Learn more about Inheritance tax liabilities, Zurich’s Whole of life Insurance, and simulate your inheritance tax liability in our Inheritance Tax Liability Calculator. |
Consideration to how a protection policy is initially set up is important as Probate would be applicable in cases where the protection policy is owned individually, which may cause delays in paying out. An alternative here would be to have the policies set up under trust. If a policy is being set up to make a payment directly to a child, the policy can be set up under General Trust, which means the sum insured is payable directly to the beneficiary without Probate being applicable.
Further to this, if the policy is being set up for the purposes of Section 72 to pay off inheritance tax, a Section 72 Trust arrangement can also be arranged to ensure the sum insured is paid directly to those who are liable to that inheritance tax.
The Benefits of a Discretionary Trust
A Discretionary Trust can be created through a Will and will take effect upon a person’s death. It is a mechanism for managing the money inherited by a minor child who is not able to manage the money themselves. The trustees may manage the assets for a minor child inherited from a grandparent or any family member. Another advantage of creating a trust through a Will is to manage assets and funds for a person with a disability who may need funds for their future care and welfare.
A Discretionary Trust set up through a Will is one where the appointed trustees have the discretion to apply any income or capital inherited by a beneficiary for the benefit of that beneficiary. The beneficiary of a Discretionary Trust does not have the right to receive any benefit from the trust unless and until the trustees make a payment to that beneficiary. This can be done where there is a specific age set out in the Trust at which point the beneficiary will receive the benefit, for example, at age 21 years.
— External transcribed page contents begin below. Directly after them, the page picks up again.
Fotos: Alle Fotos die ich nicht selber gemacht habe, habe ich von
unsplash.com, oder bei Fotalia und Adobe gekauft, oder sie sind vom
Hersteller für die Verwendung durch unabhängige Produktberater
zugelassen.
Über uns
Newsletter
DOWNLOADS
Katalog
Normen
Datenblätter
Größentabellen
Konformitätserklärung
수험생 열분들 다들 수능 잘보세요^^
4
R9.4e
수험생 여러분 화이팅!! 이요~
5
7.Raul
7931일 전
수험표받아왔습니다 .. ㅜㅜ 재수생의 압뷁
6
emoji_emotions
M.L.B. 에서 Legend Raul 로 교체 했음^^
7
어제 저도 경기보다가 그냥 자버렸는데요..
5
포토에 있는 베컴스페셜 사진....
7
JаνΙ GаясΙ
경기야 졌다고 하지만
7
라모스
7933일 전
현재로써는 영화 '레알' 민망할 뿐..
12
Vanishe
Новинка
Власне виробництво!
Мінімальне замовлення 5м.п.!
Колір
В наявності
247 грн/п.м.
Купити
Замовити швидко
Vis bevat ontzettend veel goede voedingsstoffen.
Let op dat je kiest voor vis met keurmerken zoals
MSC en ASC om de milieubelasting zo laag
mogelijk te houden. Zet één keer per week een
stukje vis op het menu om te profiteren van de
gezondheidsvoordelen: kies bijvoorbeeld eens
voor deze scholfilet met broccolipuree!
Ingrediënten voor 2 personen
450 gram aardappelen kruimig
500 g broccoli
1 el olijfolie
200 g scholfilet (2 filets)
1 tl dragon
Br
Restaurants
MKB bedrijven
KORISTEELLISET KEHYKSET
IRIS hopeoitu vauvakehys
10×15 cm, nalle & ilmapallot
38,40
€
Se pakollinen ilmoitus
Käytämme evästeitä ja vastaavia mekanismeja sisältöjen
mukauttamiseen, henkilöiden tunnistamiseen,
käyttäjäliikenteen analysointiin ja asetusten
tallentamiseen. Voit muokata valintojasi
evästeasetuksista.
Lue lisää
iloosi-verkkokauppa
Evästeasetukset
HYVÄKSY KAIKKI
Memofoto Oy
In addition, a Discretionary Trust can provide a structure that is flexible for parents with a child or adult child with special needs who may not have the capacity to hold money or assets directly or to manage that money or asset. It can be useful to seek the advice of a solicitor to find out if a Discretionary Trust provides the right solution for your specific situation.
Managing a Discretionary Trust with an Investment Bond
The trustees are required to manage the trust according to the Trust Deed. One of the options open to trustees to manage the money is to affect an investment bond with a life insurance company. Investment bonds offer flexibility in investment choices, allowing trustees to select from a range of funds and strategies that align with the trust’s objectives and risk tolerance. Additionally, since the life insurance company manages and invests the money, and the structure of investment bonds simplifies record-keeping and reporting, the burden of responsibility on the trustees is significantly reduced.
An Investment Bond is a unit-linked single premium investment bond, designed to invest lump sums. It gives access to a wide variety of funds, with varying degrees of risk and return. Lean about Zurich’s Investment Bonds on our website. |
Facing our mortality is a challenging yet essential part of life. Yet, by taking proactive steps, you ensure that your loved ones are cared for, and your assets are managed according to your wishes. Including protection policies and trusts in your estate planning not only safeguards your family's future but also provides you with peace of mind. Knowing that you have thoughtfully prepared for the inevitable allows you to live with the assurance that your legacy will be honoured, and your beneficiaries will be supported.